Segment Start: RECORDS PROVIDED

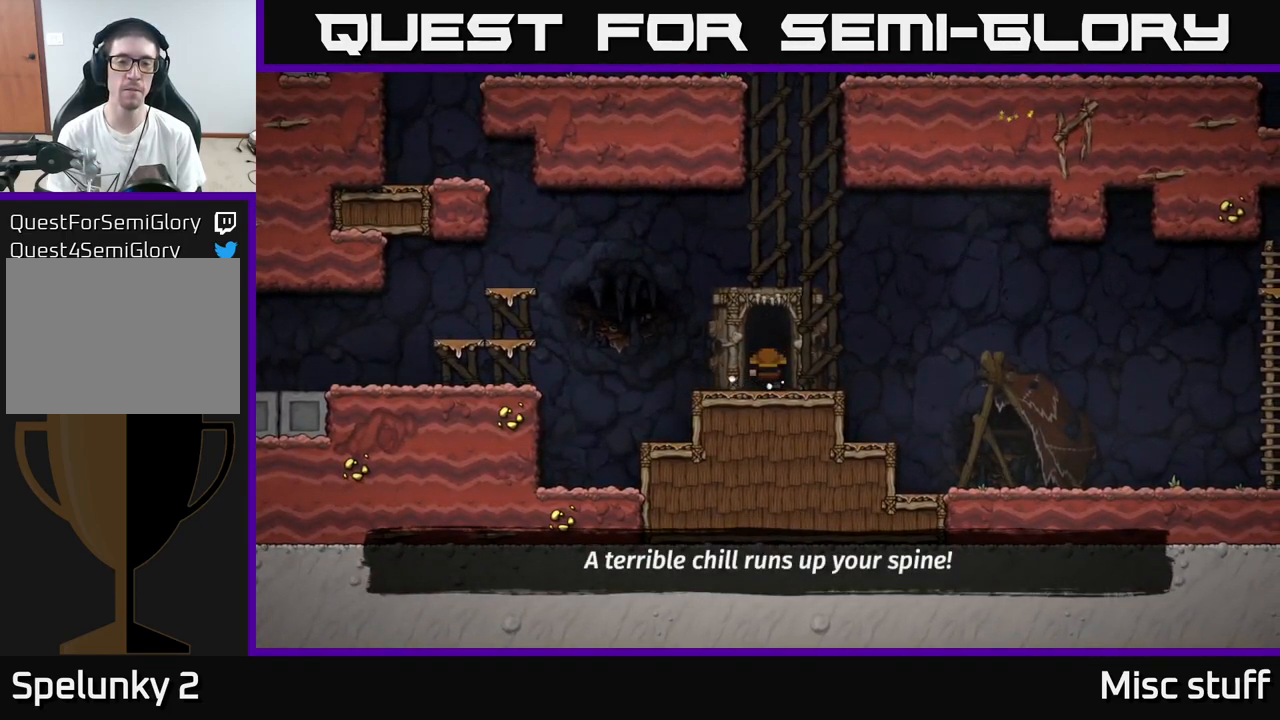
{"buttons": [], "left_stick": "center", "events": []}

Segment End: RECORDS PROVIDED
Segment Start: RECORDS PROVIDED

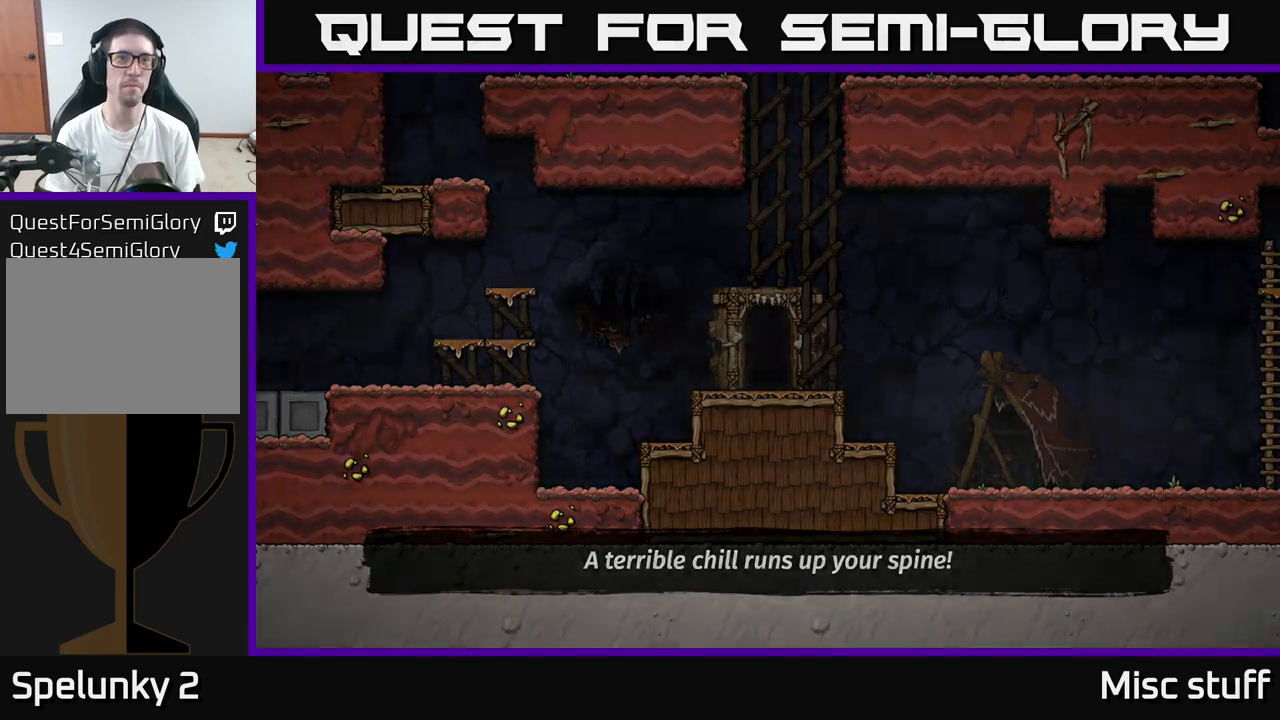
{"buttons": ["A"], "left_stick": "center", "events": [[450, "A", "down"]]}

Segment End: RECORDS PROVIDED
Segment Start: RECORDS PROVIDED

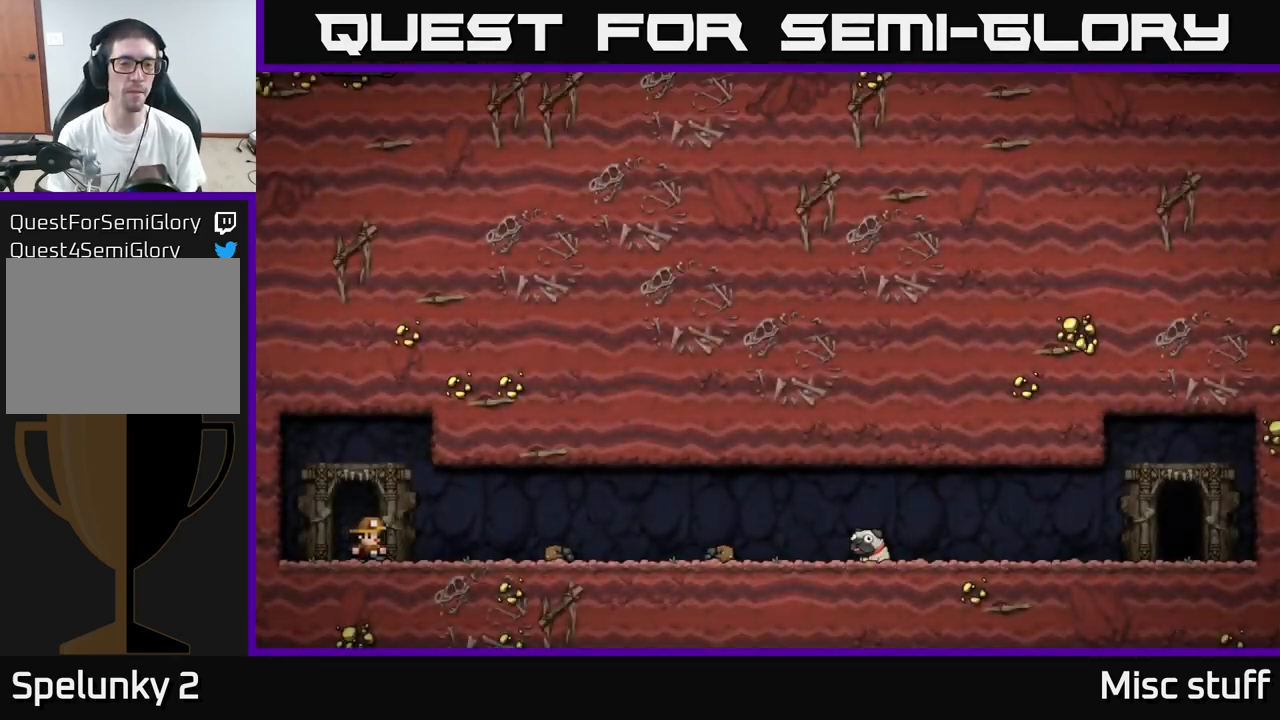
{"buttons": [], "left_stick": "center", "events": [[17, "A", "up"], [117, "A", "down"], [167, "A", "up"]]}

Segment End: RECORDS PROVIDED

• [WORK INSTRUCTIONS]:
Please state how many lines of the data hold the string "down", with nothing else in your reply.

• [SOLUTION TO THIS TASK]:
2